---- DATASET CONTENT

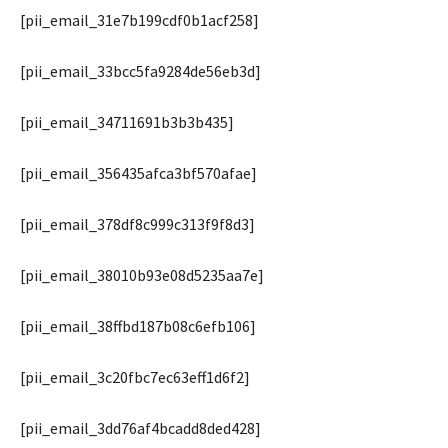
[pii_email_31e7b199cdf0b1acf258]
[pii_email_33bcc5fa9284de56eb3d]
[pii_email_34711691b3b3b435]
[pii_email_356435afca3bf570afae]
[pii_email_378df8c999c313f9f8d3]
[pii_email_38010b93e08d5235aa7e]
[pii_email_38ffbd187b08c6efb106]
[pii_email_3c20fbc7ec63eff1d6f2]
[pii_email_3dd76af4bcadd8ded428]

--------
---- DATASET CONTENT

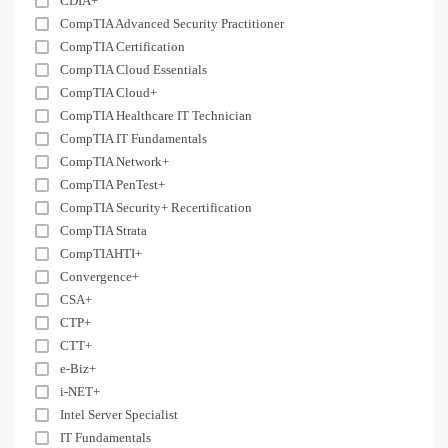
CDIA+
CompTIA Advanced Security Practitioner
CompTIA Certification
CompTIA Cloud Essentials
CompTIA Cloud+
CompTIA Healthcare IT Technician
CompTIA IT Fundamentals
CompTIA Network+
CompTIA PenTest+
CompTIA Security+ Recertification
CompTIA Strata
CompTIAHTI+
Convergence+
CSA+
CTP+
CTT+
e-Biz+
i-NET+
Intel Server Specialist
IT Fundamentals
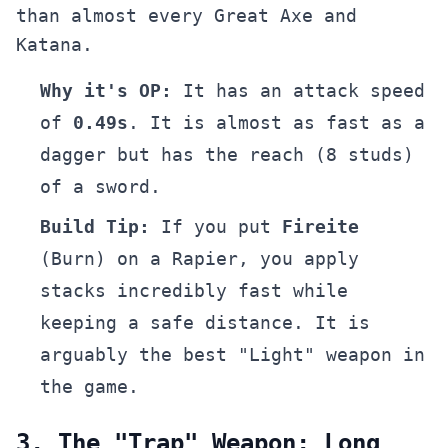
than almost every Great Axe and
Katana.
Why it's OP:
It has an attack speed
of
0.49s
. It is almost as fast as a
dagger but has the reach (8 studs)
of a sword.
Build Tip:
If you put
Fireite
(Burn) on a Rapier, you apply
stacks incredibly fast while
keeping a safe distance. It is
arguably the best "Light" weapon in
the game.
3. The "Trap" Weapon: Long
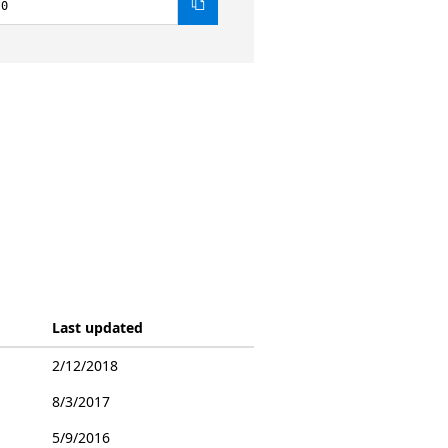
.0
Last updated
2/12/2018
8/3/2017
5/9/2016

--------

— ASSIGNMENT —
Repeat exactly the lines above from the one with "[pii_email_31e7b199cdf0b1acf258]" up to and including the one with "[pii_email_3dd76af4bcadd8ded428]". No other line belongs in the reply.

— SOLUTION TO THE EXERCISE —
[pii_email_31e7b199cdf0b1acf258]
[pii_email_33bcc5fa9284de56eb3d]
[pii_email_34711691b3b3b435]
[pii_email_356435afca3bf570afae]
[pii_email_378df8c999c313f9f8d3]
[pii_email_38010b93e08d5235aa7e]
[pii_email_38ffbd187b08c6efb106]
[pii_email_3c20fbc7ec63eff1d6f2]
[pii_email_3dd76af4bcadd8ded428]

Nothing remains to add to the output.